[Distutils] Common version-comparison semantics for peace love and harmony

Laura Creighton lac at openend.se
Sat Nov 28 10:50:36 CET 2009

In a message of Sat, 28 Nov 2009 10:27:14 +0100, Tarek Ziadé writes:
>On Sat, Nov 28, 2009 at 7:31 AM, Laura Creighton <lac at openend.se> wrote:
>> It occurs to me that this problem would go away if we had a way to
>> ask, for any given version number, 'what was your creation date' and
>> the sorting 'earlier' and 'later' by that date.  Can somebody explain
>> why we aren't doing this?
>You mean like a timestamp before or after the version ?
>I might be wrong but I think that would be similar to what RPM calls
>an Epoch. A number that can be used to compare two packages when their
>versions number don't follow the standard scheme anymore.
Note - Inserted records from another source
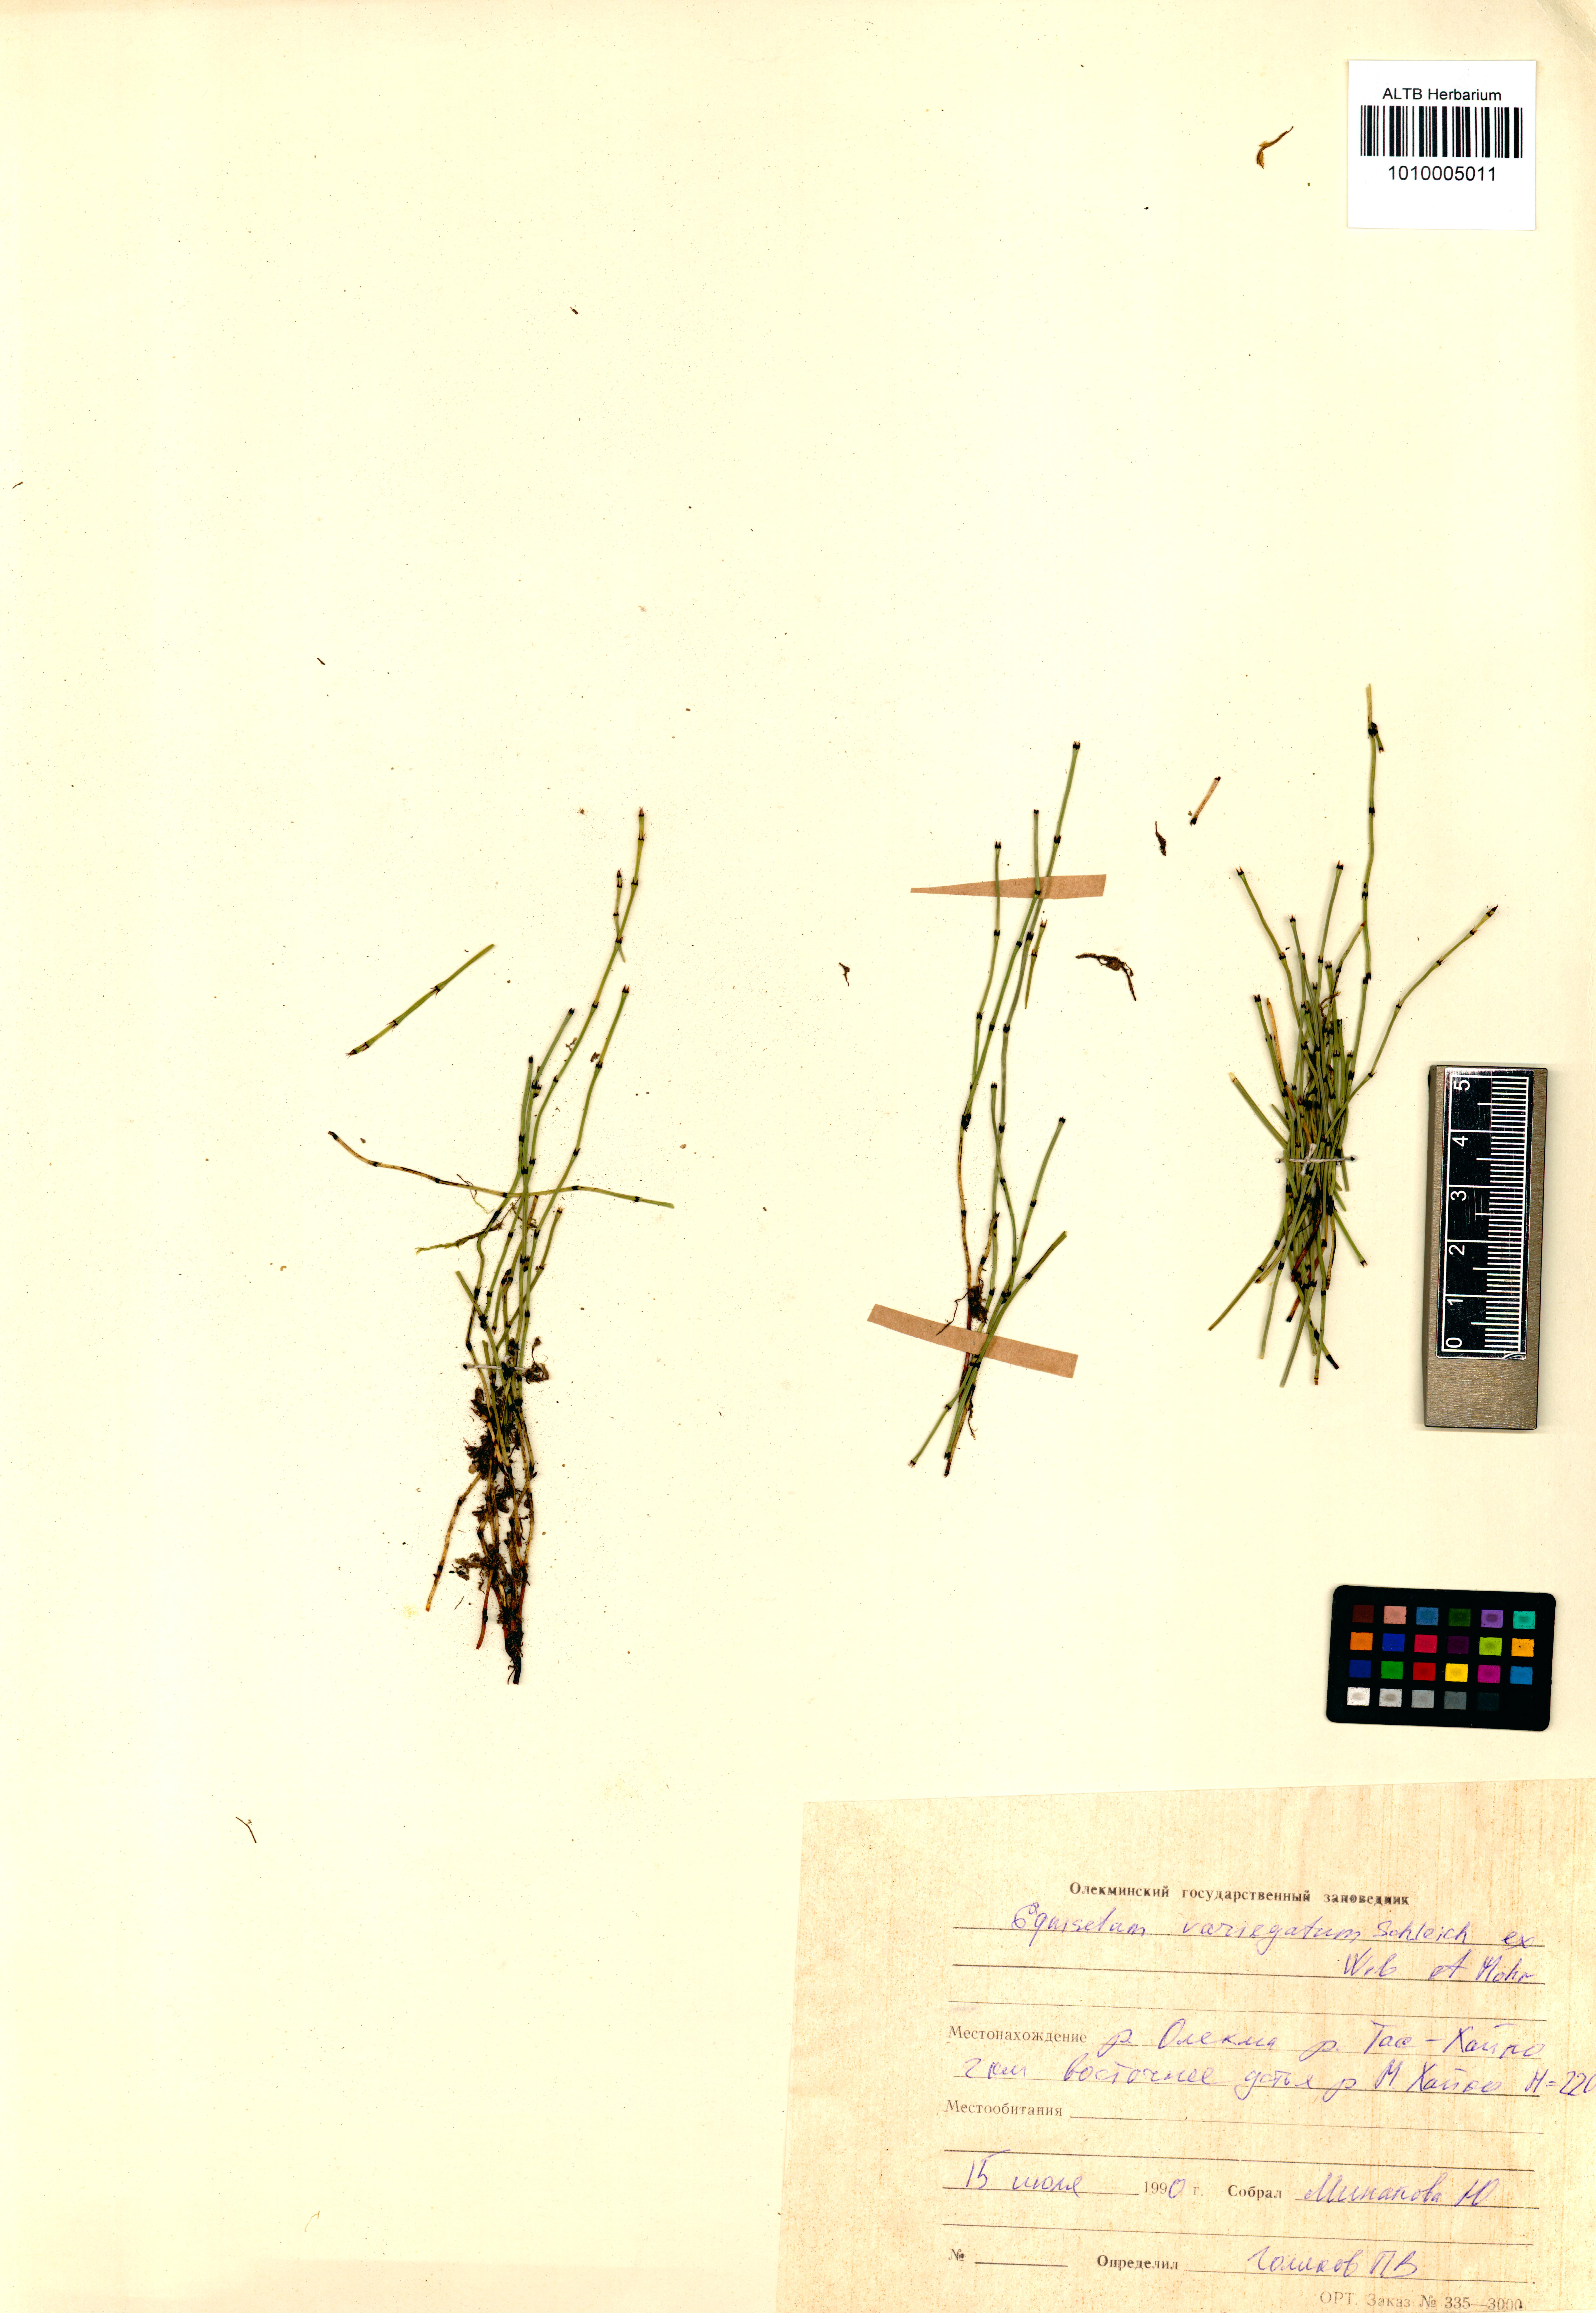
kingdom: Plantae
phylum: Tracheophyta
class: Polypodiopsida
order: Equisetales
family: Equisetaceae
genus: Equisetum
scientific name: Equisetum variegatum
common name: Variegated horsetail
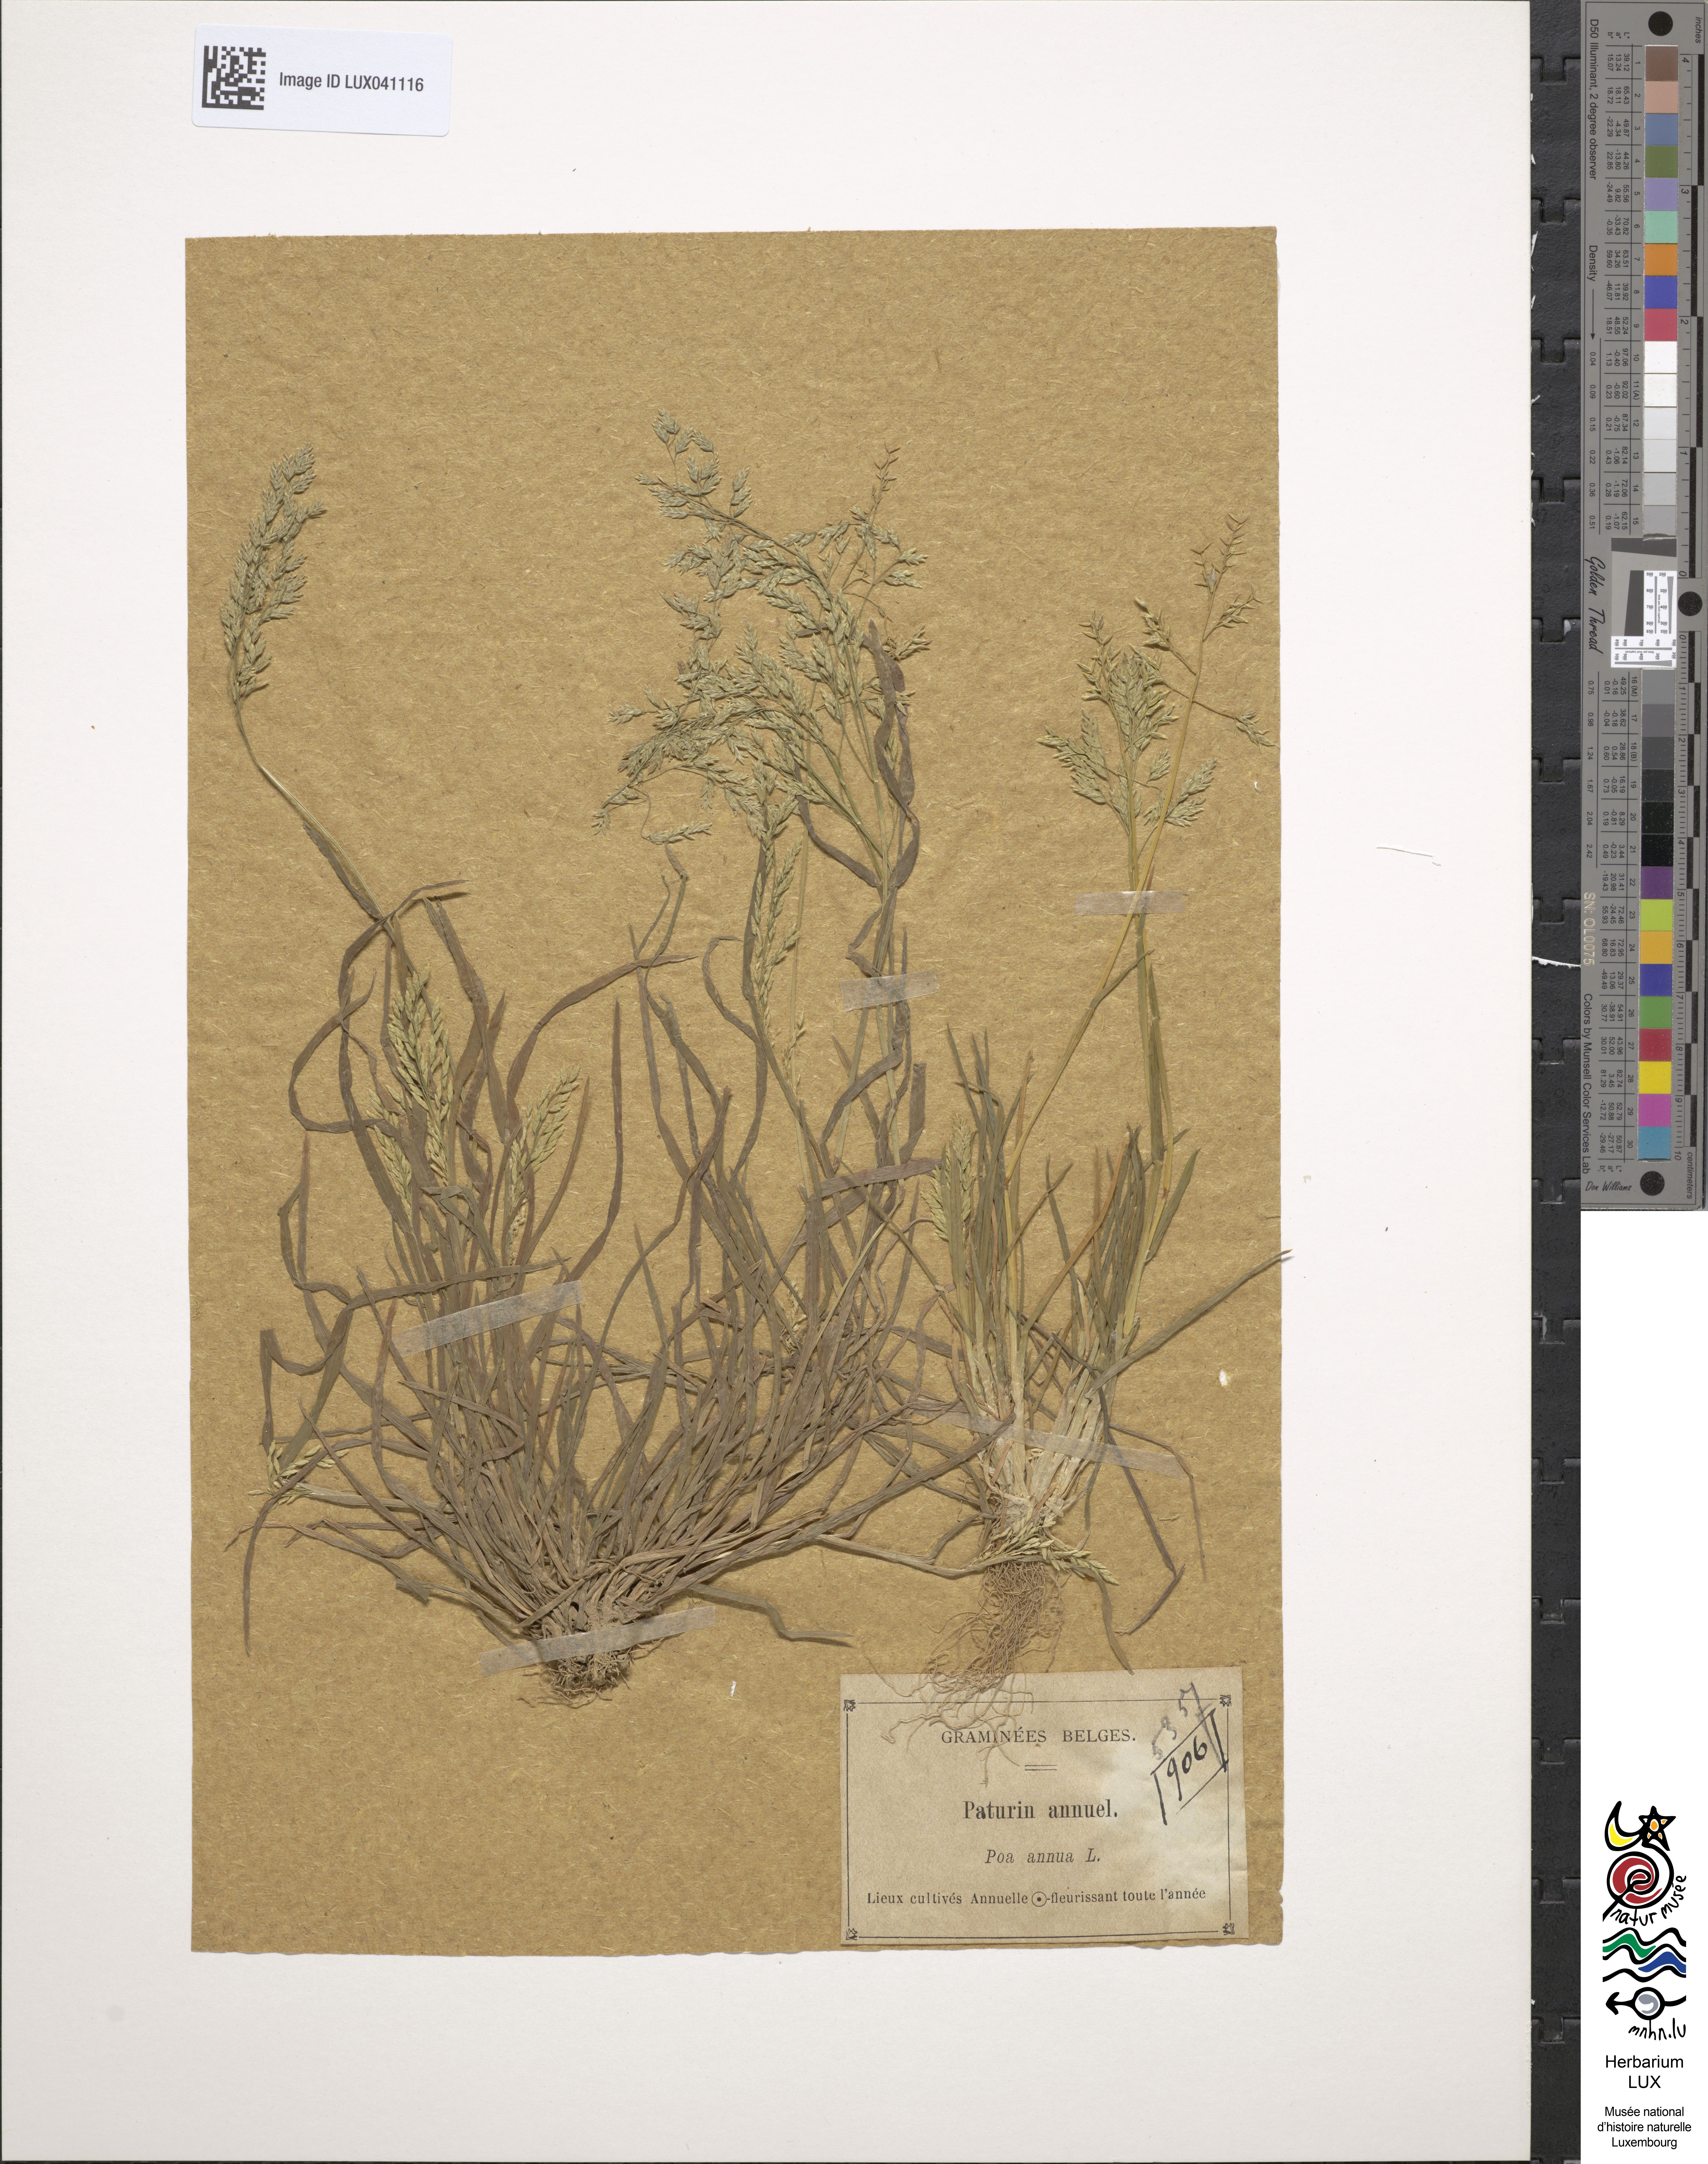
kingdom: Plantae
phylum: Tracheophyta
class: Liliopsida
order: Poales
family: Poaceae
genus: Poa
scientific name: Poa annua
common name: Annual bluegrass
But that's
>just a fallback.
>But for the sake of simplicity and standardization, this extra number
>is avoided.
>Meaning that it would be better to define and use a standard for the
>released packages, than introducing a timestamp and say: do whatever
>you want with your version numbers.

But I think that it is the other way around ... what we want is a
timestamp.  The algorithm is for guessing which version is ealier
in the absence of a timestamp.

>At some point, we all agree that MAJOR.MINOR.MICRO is an accepted
>standard and we are arguing about pre/post/dev releases.

We have no way to enforce this on the world.  The arguments here may
have gone away, but out in the wild, I think we need to accept that
people are going to name their packages whatever they like.  We
can suggest in the strongest possible terms that they use this
numbering convention, but it will still just be a suggestion.

>My point is that we are able to define a public scheme for those too,
>so all package installers share the same conventions.
>This doesn't imply that developers have to use it internally. It just
>implies that, if the developer releases his package at some point to
>PyPI, he will know *how* his version number will be sorted by package
>managers, because it's documented in a PEP. e.g. a shared convention.

It's not that I am 'anti-convention', it is just that I think that
if we include a timestamp, and use that _first_ when trying to find
out if a package is earlier than another package, then we will be
able to interoperate with those people who out of ignorance or some
business reason cannot respect the convention.